The World Bank report compares business regulations in the region with 175 economies around the world. The top-ranked countries are the Maldives (53) and Pakistan (74), followed by Bangladesh (88), Sri Lanka (89), Nepal (100),India (134), Bhutan (138), and Afghanistan (162).

'Doing Business in South Asia 2007' is the third report in a series of South Asia regional reports based on the methodology of the annual global Doing Business Report. 'Doing Business' tracks a set of regulatory indicators related to business start-up, operation, trade, payment of taxes, and closure by measuring the time and cost associated with various government requirements.

It does not track variables such as macroeconomic policy, quality of infrastructure, currency volatility, investor perceptions, or crime rates.

According to the report, entrepreneurs in South Asia face large regulatory obstacles to doing business.
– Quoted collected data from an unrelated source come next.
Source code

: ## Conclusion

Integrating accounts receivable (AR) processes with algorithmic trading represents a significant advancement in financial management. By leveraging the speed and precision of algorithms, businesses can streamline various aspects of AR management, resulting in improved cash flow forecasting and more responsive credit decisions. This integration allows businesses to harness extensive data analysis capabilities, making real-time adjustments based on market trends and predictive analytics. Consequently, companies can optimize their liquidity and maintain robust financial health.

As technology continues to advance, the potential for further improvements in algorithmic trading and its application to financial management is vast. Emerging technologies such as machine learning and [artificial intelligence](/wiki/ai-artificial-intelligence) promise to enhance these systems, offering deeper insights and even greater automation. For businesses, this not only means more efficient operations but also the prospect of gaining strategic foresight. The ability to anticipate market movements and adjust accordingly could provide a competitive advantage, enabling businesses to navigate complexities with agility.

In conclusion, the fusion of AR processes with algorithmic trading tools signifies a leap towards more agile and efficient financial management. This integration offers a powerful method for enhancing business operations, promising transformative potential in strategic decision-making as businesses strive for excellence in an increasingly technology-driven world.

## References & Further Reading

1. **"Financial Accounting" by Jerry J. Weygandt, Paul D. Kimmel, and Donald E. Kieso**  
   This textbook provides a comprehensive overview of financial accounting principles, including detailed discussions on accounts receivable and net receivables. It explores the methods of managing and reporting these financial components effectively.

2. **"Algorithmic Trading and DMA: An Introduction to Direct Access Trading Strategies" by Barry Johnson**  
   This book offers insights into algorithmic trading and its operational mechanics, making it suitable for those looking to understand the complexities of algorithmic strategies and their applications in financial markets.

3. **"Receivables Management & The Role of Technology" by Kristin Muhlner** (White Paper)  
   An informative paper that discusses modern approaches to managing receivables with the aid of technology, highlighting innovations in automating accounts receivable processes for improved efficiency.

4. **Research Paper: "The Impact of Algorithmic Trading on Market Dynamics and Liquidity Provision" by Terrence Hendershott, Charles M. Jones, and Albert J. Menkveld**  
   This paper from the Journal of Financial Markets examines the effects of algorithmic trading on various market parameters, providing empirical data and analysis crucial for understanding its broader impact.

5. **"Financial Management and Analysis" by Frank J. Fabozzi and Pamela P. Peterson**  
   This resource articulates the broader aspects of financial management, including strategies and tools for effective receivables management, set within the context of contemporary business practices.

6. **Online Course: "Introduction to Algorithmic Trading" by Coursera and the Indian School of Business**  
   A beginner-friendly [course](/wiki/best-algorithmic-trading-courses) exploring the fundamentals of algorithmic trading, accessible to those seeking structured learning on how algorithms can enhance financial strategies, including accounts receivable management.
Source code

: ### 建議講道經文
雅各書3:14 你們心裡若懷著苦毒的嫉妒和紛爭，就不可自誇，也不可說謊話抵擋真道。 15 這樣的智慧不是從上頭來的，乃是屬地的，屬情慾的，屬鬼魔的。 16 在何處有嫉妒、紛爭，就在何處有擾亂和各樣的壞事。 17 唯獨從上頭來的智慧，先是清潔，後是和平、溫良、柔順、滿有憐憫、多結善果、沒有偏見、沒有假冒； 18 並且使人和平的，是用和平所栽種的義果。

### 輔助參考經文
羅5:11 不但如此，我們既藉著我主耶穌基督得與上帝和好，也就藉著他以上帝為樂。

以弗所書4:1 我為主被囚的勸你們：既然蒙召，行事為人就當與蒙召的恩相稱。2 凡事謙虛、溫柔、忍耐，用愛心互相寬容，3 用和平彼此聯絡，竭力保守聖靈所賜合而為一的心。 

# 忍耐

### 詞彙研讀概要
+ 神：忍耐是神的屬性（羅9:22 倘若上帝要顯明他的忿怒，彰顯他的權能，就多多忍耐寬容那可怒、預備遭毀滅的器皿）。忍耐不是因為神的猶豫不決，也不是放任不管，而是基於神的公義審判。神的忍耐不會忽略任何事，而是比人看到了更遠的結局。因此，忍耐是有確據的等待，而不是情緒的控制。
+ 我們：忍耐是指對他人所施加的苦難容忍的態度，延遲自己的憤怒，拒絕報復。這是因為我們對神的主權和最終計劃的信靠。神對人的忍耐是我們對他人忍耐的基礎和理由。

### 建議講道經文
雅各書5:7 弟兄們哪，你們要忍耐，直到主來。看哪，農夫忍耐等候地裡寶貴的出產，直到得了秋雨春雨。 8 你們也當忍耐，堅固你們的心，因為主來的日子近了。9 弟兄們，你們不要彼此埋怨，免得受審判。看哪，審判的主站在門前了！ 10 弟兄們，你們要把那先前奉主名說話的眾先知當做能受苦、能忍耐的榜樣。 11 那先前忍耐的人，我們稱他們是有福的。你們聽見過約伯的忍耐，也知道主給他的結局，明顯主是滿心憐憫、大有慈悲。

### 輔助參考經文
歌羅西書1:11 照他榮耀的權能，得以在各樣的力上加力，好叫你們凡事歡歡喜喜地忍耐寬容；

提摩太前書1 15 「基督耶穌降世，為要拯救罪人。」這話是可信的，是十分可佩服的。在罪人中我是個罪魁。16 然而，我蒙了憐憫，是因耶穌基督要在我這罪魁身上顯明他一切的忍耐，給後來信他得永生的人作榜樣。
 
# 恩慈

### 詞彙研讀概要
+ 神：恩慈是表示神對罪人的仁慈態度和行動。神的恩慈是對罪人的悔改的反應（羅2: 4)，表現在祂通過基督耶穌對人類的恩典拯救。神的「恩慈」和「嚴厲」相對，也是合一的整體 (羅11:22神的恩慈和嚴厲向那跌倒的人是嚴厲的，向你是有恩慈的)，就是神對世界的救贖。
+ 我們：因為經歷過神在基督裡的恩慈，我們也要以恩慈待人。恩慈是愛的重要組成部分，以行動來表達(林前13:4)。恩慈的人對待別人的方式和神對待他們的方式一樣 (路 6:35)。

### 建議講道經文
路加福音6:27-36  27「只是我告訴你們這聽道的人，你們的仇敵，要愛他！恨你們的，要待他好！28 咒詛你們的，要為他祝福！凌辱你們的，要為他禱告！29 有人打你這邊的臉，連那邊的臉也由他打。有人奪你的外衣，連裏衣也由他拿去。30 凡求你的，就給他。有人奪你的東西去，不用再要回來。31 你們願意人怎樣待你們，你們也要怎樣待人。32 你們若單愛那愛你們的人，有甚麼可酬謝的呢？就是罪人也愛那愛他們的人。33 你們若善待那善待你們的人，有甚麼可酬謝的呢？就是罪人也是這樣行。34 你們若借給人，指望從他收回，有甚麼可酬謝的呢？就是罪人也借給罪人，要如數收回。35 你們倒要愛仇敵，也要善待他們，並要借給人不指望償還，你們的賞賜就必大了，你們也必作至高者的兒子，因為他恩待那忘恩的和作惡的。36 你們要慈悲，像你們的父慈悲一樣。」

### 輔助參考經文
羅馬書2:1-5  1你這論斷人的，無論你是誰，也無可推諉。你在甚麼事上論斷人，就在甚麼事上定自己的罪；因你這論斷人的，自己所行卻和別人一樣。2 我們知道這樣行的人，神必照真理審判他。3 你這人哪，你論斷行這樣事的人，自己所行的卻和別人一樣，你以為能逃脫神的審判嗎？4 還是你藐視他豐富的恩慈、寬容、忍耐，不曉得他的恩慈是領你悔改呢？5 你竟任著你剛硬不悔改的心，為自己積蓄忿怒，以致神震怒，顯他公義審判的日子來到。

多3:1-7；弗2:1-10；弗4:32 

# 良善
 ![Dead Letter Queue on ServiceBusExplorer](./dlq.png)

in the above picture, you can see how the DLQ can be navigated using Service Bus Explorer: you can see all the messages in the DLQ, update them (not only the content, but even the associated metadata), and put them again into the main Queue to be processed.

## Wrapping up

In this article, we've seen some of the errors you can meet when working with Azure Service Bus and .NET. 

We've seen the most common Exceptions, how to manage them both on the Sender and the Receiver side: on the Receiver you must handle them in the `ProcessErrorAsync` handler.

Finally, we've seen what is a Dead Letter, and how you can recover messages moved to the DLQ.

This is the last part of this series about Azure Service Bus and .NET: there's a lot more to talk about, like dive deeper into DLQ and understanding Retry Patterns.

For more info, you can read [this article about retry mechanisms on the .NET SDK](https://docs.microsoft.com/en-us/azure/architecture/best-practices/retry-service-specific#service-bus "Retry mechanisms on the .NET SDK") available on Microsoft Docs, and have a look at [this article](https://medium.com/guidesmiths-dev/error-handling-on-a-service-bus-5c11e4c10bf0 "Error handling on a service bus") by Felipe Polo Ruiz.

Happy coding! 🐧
For example, it takes 18 months of salary, on average in the region, to dismiss a redundant worker.

More than a year (425 days) is needed to register property in Bangladesh. Taxes are high -- a standard company in India pays 81 per cent of commercial profits in taxes, while in Pakistan, it takes 560 hours per year to comply with all tax regulations. Good practices exist within India, Bangladesh, and Pakistan. The report team has found that if each city in these countries mimicked the best practices followed in other cities within the country, the country ranking and ease of doing business would improve drastically.

For India to jump 55 places in the ease of Doing Business rankings, the country would need to adopt for example Jaipur's regulations on starting a business, Bhubaneshwar's rules on contract enforcement and taxes, and Chennai's trade practices.

Adopting these would move India's current global ranking from 134th to 79th.

In Pakistan, implementing each city's best practice would result in a 22-place jump in the global Doing Business rankings, from 74th to 52nd place.

In 2005-2006, the pace of reform was slower in South Asia than in any other region, with only India and Pakistan starting to improve their business environment.

''Countries are competing for investment, enterprises, and the jobs that come with them. Some improvements are underway in the region, but the pace of reform must increase if South Asia wants to keep up with the rest of the world,'' says Simon Bell, World Bank Manager for Financial and Private Sector Development in South Asia.

As a region, South Asia performs comparatively well in business start-up and protecting investors. It lags far behind, however, on the ease of employing workers, enforcing contracts, and trading across borders. For example, resolving commercial disputes through the courts is more time-consuming in South Asia than in any other region. On an average it takes almost three years (969 days).

It has said that complex and costly business regulations push workers into the underground economy.

In India, over 8 million workers have formal jobs in the private sector in a country of over one billion people and a workforce of 458 million.

Sri Lanka has over four million workers in formal private sector jobs out of a workforce of about seven million.

In Bangladesh, seven million workers have formal jobs in the private sector.

In Northern European countries, where it is easy to do business and people benefit from social protection, less than 8 per cent of all economic activity occurs in the underground economy.

''The structure and detail of information captured by the Doing Business indicators allow governments to pinpoint regulatory bottlenecks and make international comparisons to identify best practices. As a result, Doing Business has been recognised by governments and has already generated over 50 reforms in nearly 40 countries,'' according to Caralee McLiesh, one of the authors of the report.